Fake GitHub / GitLab developer account security phishing — impersonates GitHub, GitLab, Bitbucket, or npm claiming unauthorized access, account compromise, or suspended account — driving to a credential-harvest page that captures developer credentials giving access to SSH keys, API tokens, private repos, and CI/CD secrets; Proofpoint 2024: GitHub is the most impersonated developer platform brand; phishing surged 250% after 2023 credential-stuffing campaigns targeting OSS maintainers

fake-github-gitlab-developer-account-security-phish

What this tier means

High-confidence threat indicator — phishing, impersonation, BEC, or scam pattern. Strong contributor to the trash decision.
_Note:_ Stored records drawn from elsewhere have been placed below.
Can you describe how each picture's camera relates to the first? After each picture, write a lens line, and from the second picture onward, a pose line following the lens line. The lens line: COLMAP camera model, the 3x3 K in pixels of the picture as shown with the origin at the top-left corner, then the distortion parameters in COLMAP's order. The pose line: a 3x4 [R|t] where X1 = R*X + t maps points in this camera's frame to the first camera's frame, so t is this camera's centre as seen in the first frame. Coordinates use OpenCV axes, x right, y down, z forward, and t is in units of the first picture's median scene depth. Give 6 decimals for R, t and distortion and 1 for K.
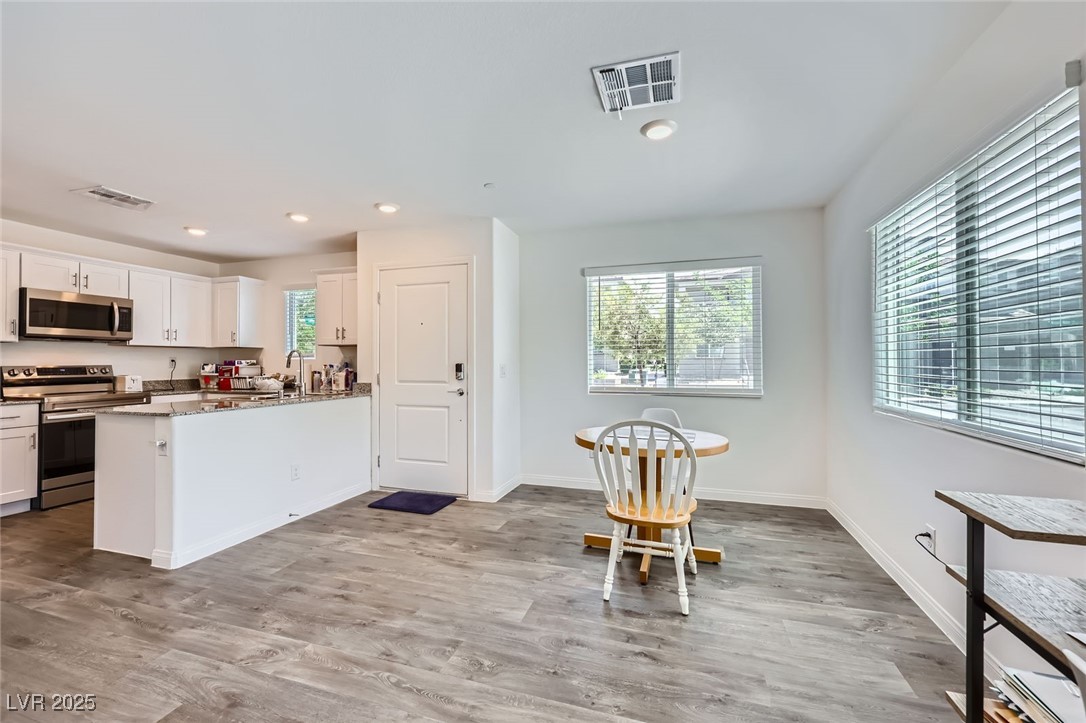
lens RADIAL K [[447.9, 0, 542.9], [0, 447.9, 357.3], [0, 0, 1]] dist [0.002378, 0.000795]
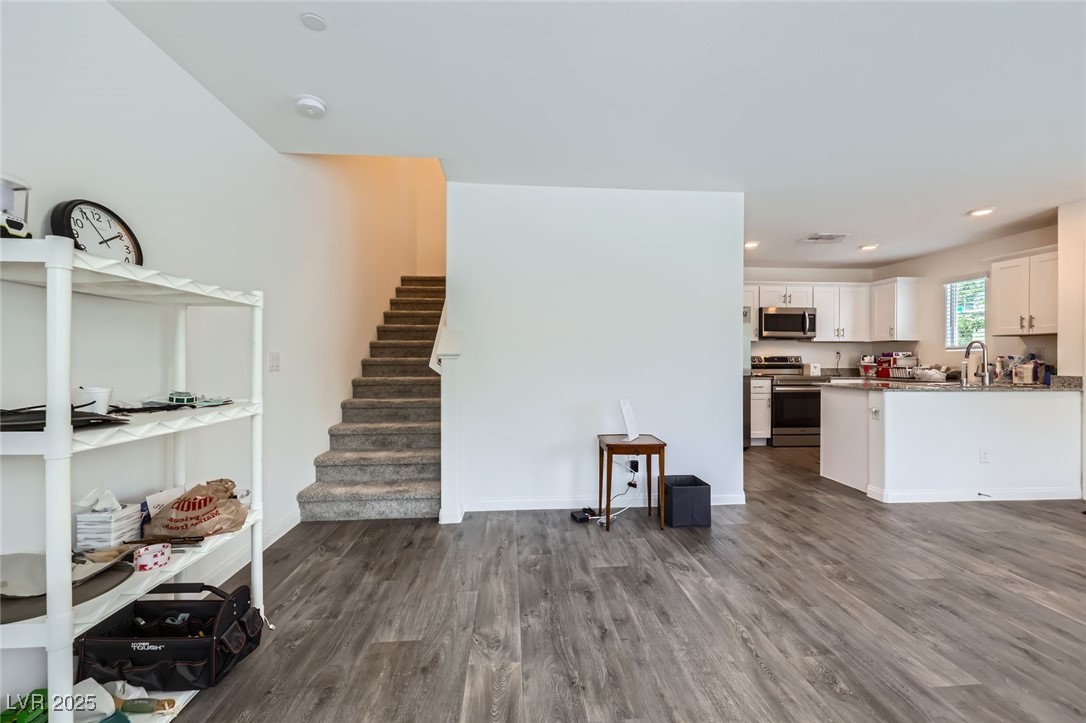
lens RADIAL K [[447.9, 0, 541.9], [0, 447.9, 359.2], [0, 0, 1]] dist [0.002378, 0.000795]
pose [[0.384372, 0.007747, -0.923146, 0.021378], [0.006536, 0.999917, 0.011113, 0.006724], [0.923155, -0.010305, 0.384289, -0.301992]]
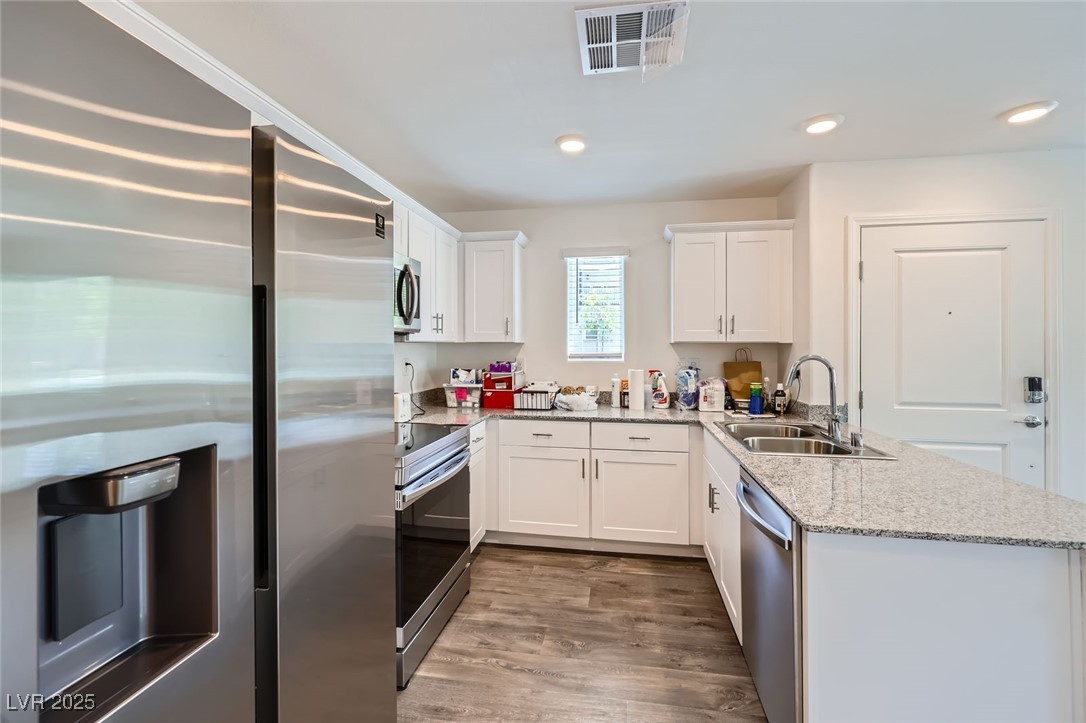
lens RADIAL K [[447.9, 0, 542.3], [0, 447.9, 351.2], [0, 0, 1]] dist [0.002378, 0.000795]
pose [[0.988183, 0.002796, 0.153251, -0.887902], [-0.006450, 0.999707, 0.023350, -0.031042], [-0.153141, -0.024063, 0.987911, 0.436363]]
How Gorganizer detects this

Phishing emails impersonating GitHub, GitLab, Bitbucket, or npm claiming that the developer's account has been accessed without authorization, suspended, or compromised — driving to a credential-harvest page that captures the developer's login credentials, giving the attacker access to SSH keys, personal access tokens, private repositories, CI/CD pipeline secrets, and npm publish rights. Key facts: (1) Proofpoint 2024: GitHub is the most impersonated developer platform brand in email phishing campaigns; phishing targeting developer accounts surged 250% in the months following major 2023 credential-stuffing campaigns that leaked developer credentials from multiple breached services; (2) Developer accounts are uniquely high-value targets: a single GitHub account may control SSH keys to production servers, personal access tokens with repo-write and packages-publish scope, private repos containing proprietary code and infrastructure secrets, Dependabot configurations with access to CI/CD tokens, and npm packages downloaded millions of times per week by other developers — supply chain attack potential is enormous; (3) The "account compromised" pretextual hook is highly effective for developers, who are security-aware enough to act on security alerts but busy enough to click quickly without verifying the sender domain; the emails mimic GitHub's exact email format, typography, and "Review the recent sign-in" CTA structure; (4) Legitimate GitHub, GitLab, and Bitbucket security notifications arrive only from their verified domains (noreply@github.com, gitlab.com, bitbucket.org) and link directly to the platform's security settings — they never direct users to third-party verification pages or request password re-entry outside the official domain. Warning signs: sender not github.com, gitlab.com, bitbucket.org, or npmjs.com; urgency about account deactivation or repository loss; link to non-official credential page; no reference to specific recent security events, commit history, or SSH key fingerprint.

False-positive guard

Every signal in Gorganizer feeds a multi-module score — never a sole verdict. This is a threat-tier signal — it adds a strong contribution to the trash score. The full pipeline still requires convergence across multiple modules + a margin over the safety floor before deletion happens, and Gmail's trash (30-day recovery) is always used — never permanent delete.

About the scoring engine

Gorganizer's scoring engine emits over 1,800 signals across six modules — headers, sender, subject, body, attachments, and structural metadata. Every email is scored by every module independently; the final verdict requires multiple modules to agree and the trash score to beat the safety floor by a margin.

Sacred safety guards — never delete starred emails, replies, calendar invites, receipts/invoices, or attachments — apply unconditionally regardless of any signal.